Use of Hashfiles in a parallel job

Posted: Fri Jul 13, 2007 9:19 am
by avenki77
Hi All,

I am developing a parallel job which need to perform a lookup on a huge database table. The lookup involves 2 key columns and 1 data column (about 30 bytes in total) and about 10 million rows?

What kind of lookup mechanism is advisable for this job? How can I decide whether to use a ODBC lookup stage or a hashfile in this job?

Also, first of all, can hashfiles be used in parallel jobs in datastage or is it not advisable/available?

Thanks in advance
Venkatesh

Re: Use of Hashfiles in a parallel job

Posted: Fri Jul 13, 2007 9:57 am
by chulett
avenki77 wrote:Also, first of all, can hashfiles be used in parallel jobs in datastage or is it not advisable/available?
First of all, can they be used? Technically yes, in a Server Shared Container. Should they be used? No.

You've still got your Server Thinking Cap on. It needs to go back in the closet and you need to approach these problems with a different mindset. There are specific 'lookup' stages in PX you should be using - Join, Merge, Lookup - all of which are discussed in the Parallel Job Developer's Guide pdf.

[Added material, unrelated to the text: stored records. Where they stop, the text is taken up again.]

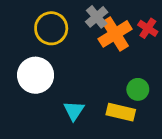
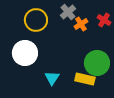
orange cross: (115, 34) -> (81, 24), size x0.6
green circle: (138, 89) -> (97, 63), size x1.6

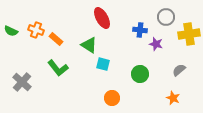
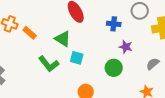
purple star: (156, 44) -> (126, 47), moved
green L-shape: (58, 68) -> (49, 64), moved

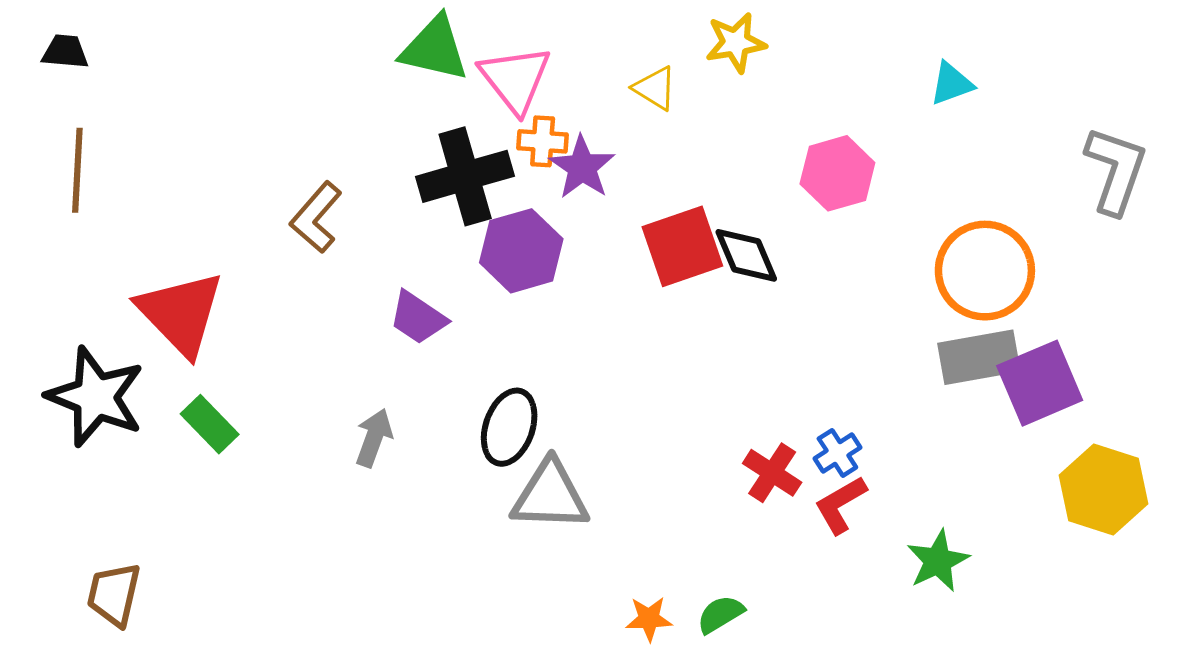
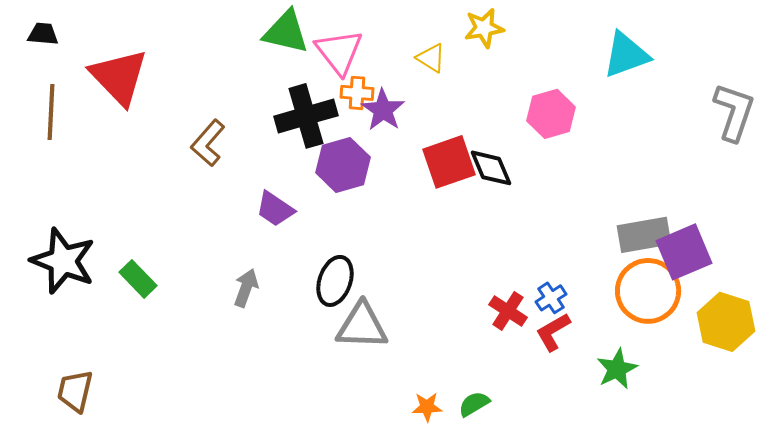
cyan triangle: (951, 84) -> (626, 55), size x1.6
orange circle: (985, 271) -> (648, 291), moved
red triangle: (181, 313) -> (119, 77), moved

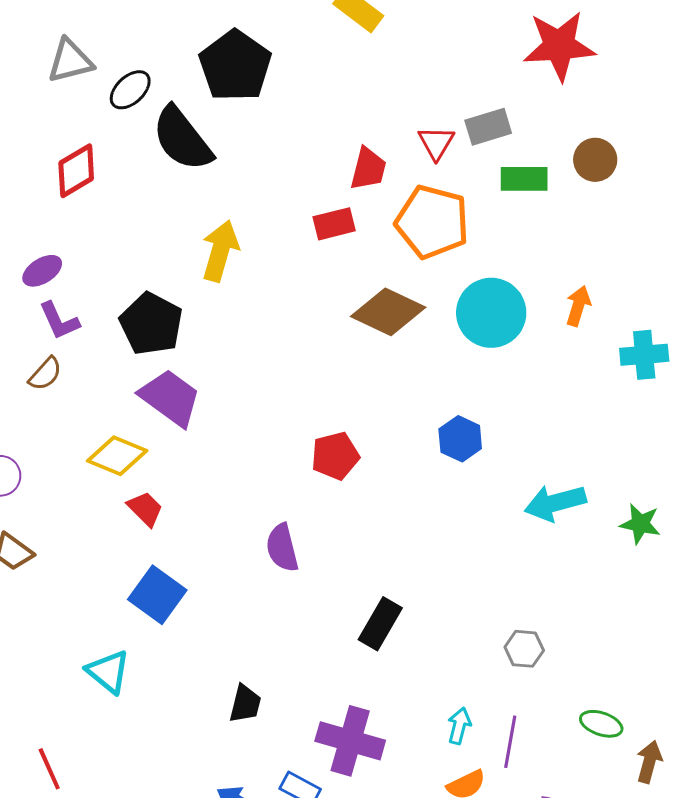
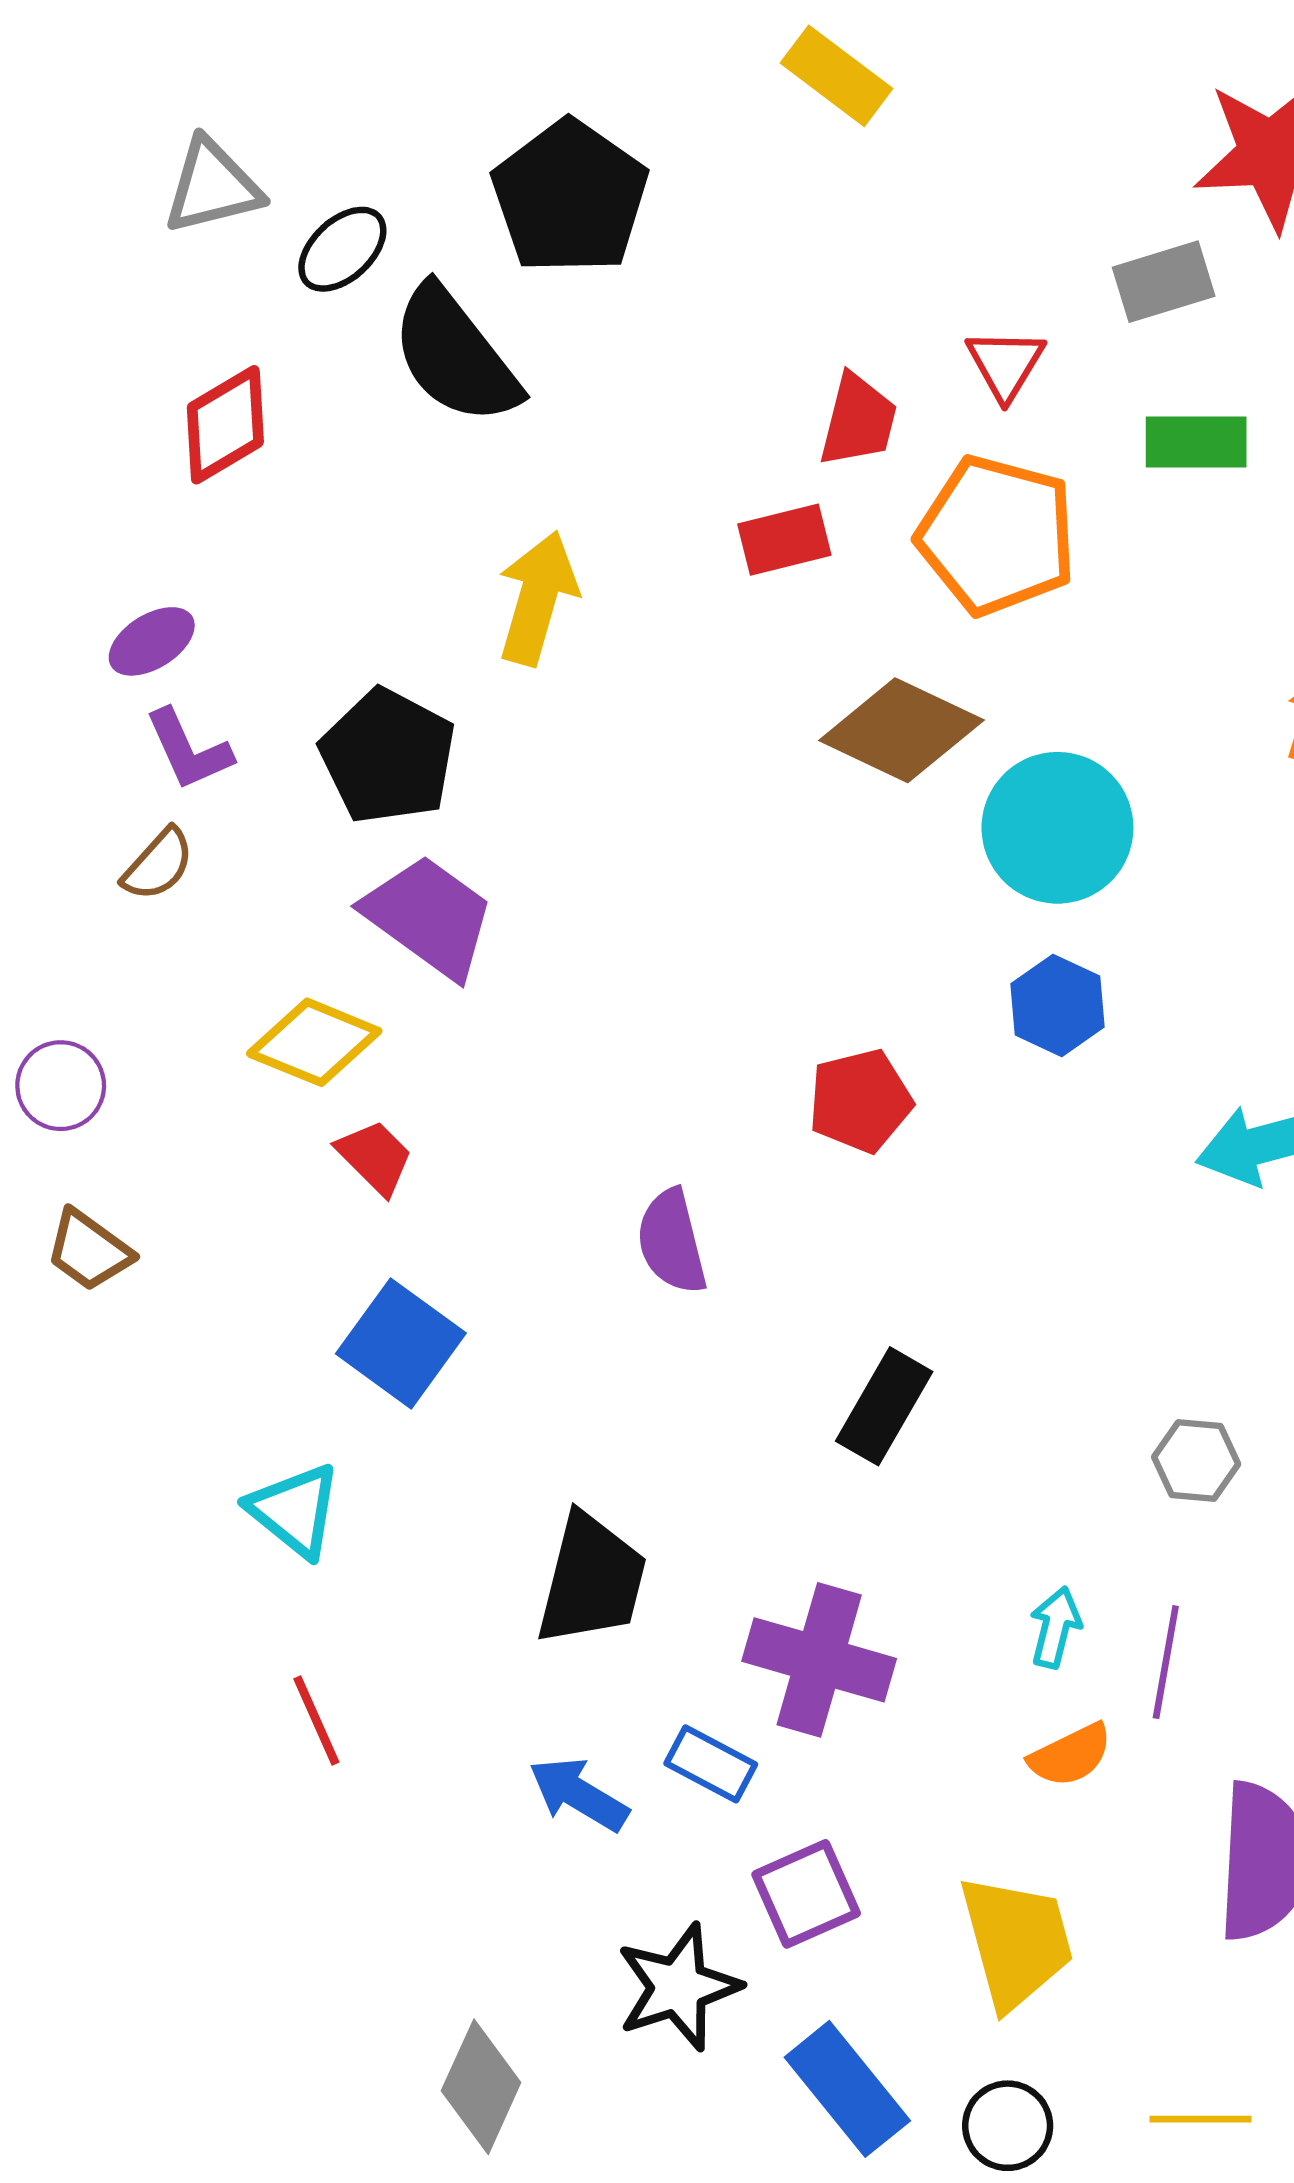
gray rectangle: (488, 127) -> (1164, 282), moved
cyan circle: (491, 313) -> (1057, 828), moved
red pentagon: (335, 456) -> (860, 1101), moved
black trapezoid: (245, 704) -> (592, 1580), size x1.6
red line: (49, 769) -> (316, 1721), moved

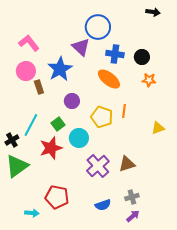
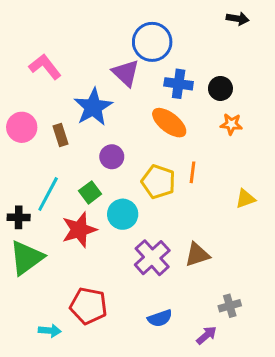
pink circle: (26, 71) -> (22, 127), moved
black cross: (12, 140) -> (19, 217), turned 32
gray cross: (132, 197) -> (230, 306), moved

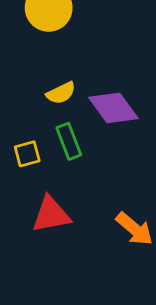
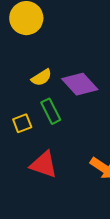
red triangle: (51, 215) -> (44, 165), turned 36

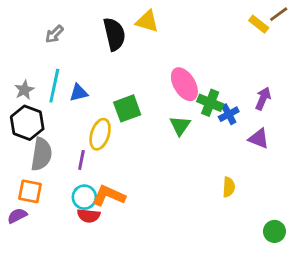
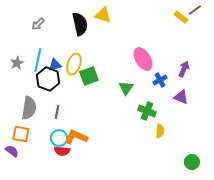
pink ellipse: (184, 84) -> (143, 59), moved
green cross: (210, 103) -> (147, 111), moved
black hexagon: (27, 123) -> (48, 79), moved
yellow ellipse: (100, 134) -> (74, 64), moved
purple semicircle: (17, 216) -> (12, 151), turned 64

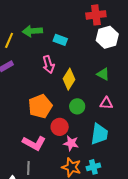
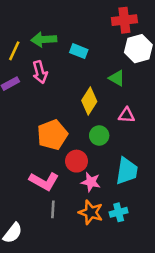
pink arrow: (48, 65) -> (40, 72), moved
green triangle: (103, 74) -> (117, 78), moved
pink triangle: (106, 103) -> (127, 115), moved
gray line: (28, 168) -> (53, 209), moved

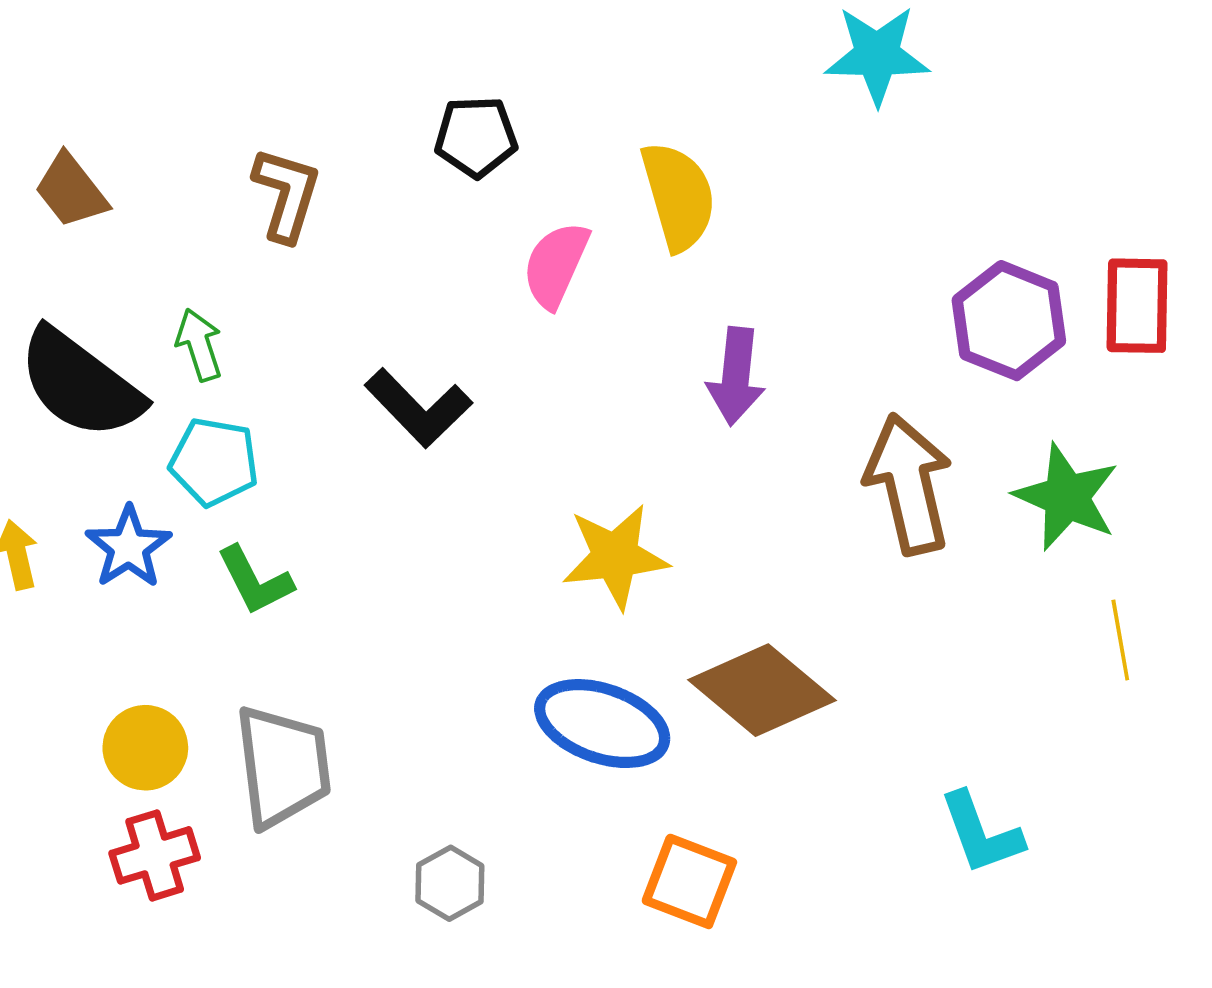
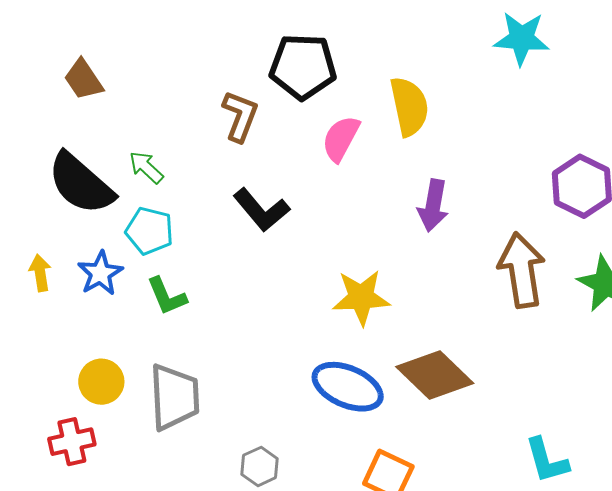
black pentagon: (476, 137) -> (303, 67), size x1.5
brown L-shape: (286, 194) -> (240, 116), moved
green arrow: (199, 345) -> (146, 167), turned -33
red cross: (155, 855) -> (72, 442), moved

Posted: Fri Jul 13, 2007 3:31 pm
by ray.wurlod
There is no such thing as a hash file in DataStage. A hashed file is a popular way to store lookup reference data in server jobs. They should not be used in parallel jobs, as to do so will thwart the automatic scaling capability of these jobs.

Stop thinking like a server job developer and investigate parallel alternatives such Lookup File Sets or normal lookups via a Lookup stage. Or Join stage or Merge stage where appropriate.